Basic description of jointing equipment and its use. November 11, 2008

Reprinted with permission from MLS Machinery, Inc.

Jointers are considered a standard machine found in most common woodworking shops from the one-man shop to the larger operation. In larger shops they are rarely used because other machines might have similar functions such as moulders or planers. A jointer basically makes a piece of solid wood the same thickness throughout. Initially when solid wood comes into a factory it is not 100% level, it might be thicker on one end than the other or might have variations in tolerance purely because of the natural growth of the tree.

Once a piece of wood is cut from a log and possibly not dried properly (all lumber is normally dried in kilns prior to being used) it will warp and cup. Therefore to start working on a solid piece of wood it has be jointed first so that it has a uniform thickness on all four sides before the part can go into the next operation, E.G. sanding.

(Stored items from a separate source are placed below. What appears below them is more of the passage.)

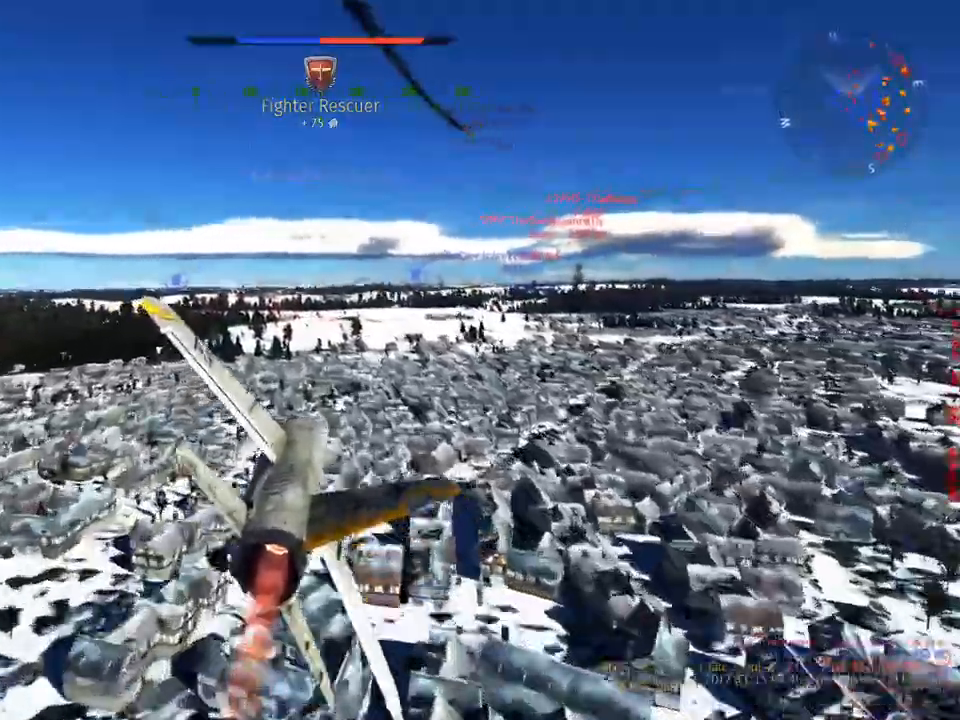
{"keys": ["w"], "mouse": [], "mouse_move": "still", "events": [[100, "d", "up"]]}
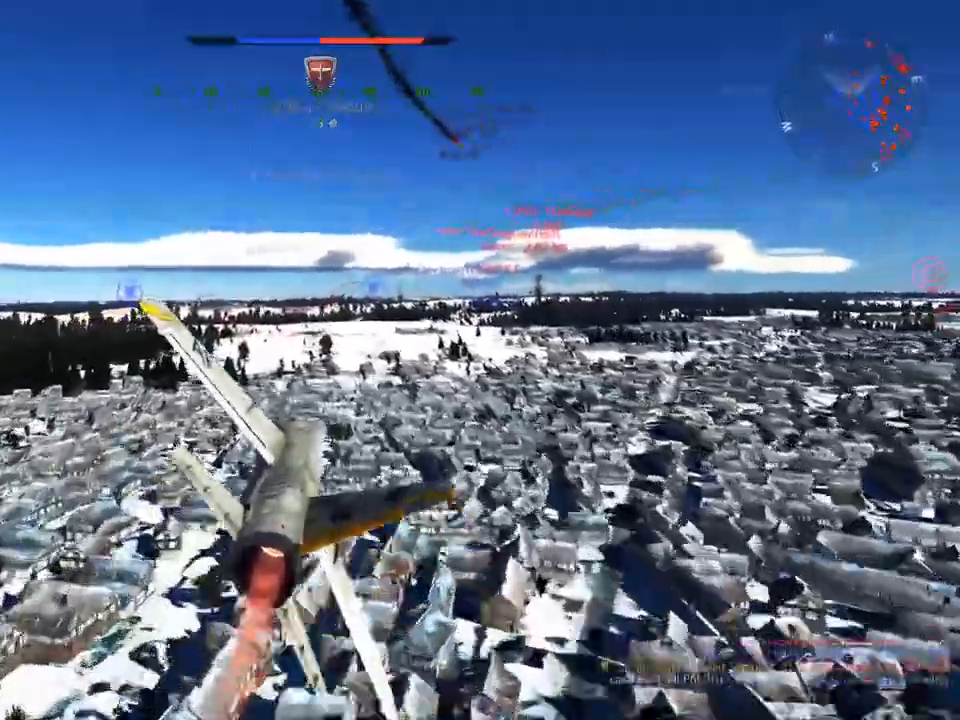
{"keys": ["w"], "mouse": [], "mouse_move": "still", "events": [[167, "d", "down"], [250, "d", "up"]]}
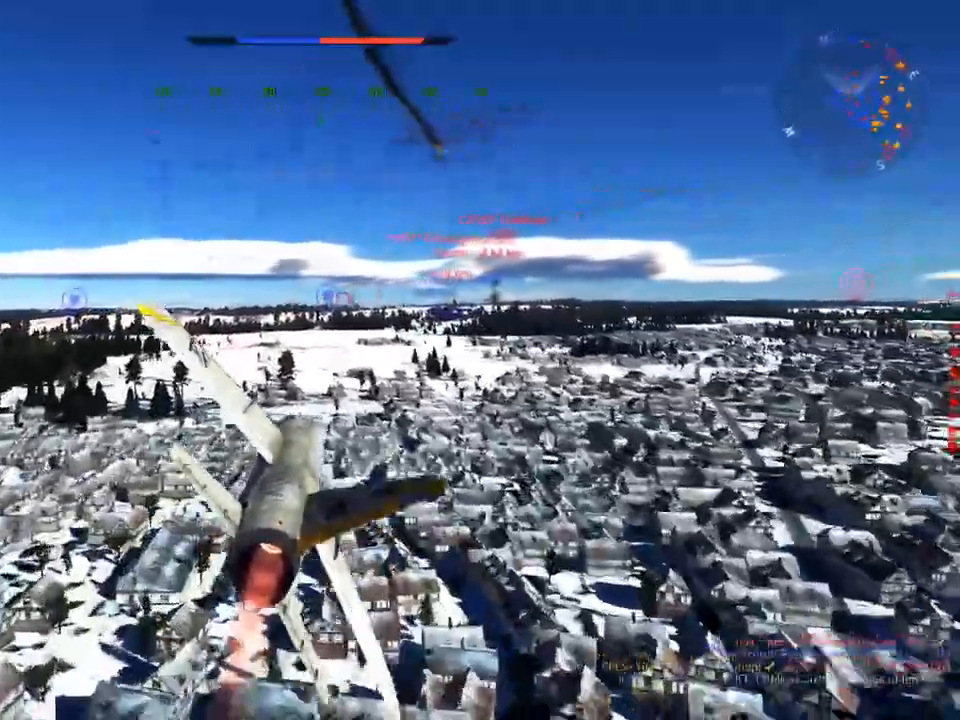
{"keys": ["w"], "mouse": [], "mouse_move": "still", "events": [[83, "d", "down"], [133, "d", "up"], [267, "d", "down"], [367, "d", "up"]]}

A jointer has two tables and a fence with a rotating knife, one table will normally be set a little lower than the other. As the wood feeds over the knife it will cut the material down in the areas where it is too thick. The tolerances used are minimal so the levels of the two tables are set very close to each other, just enough to take out the thicker parts of wood that are not level, this allows less wastage of good material.

Planers, jointers, table saws, band saws, normally fall under the general machine categories and are considered as standard machines for most small shops.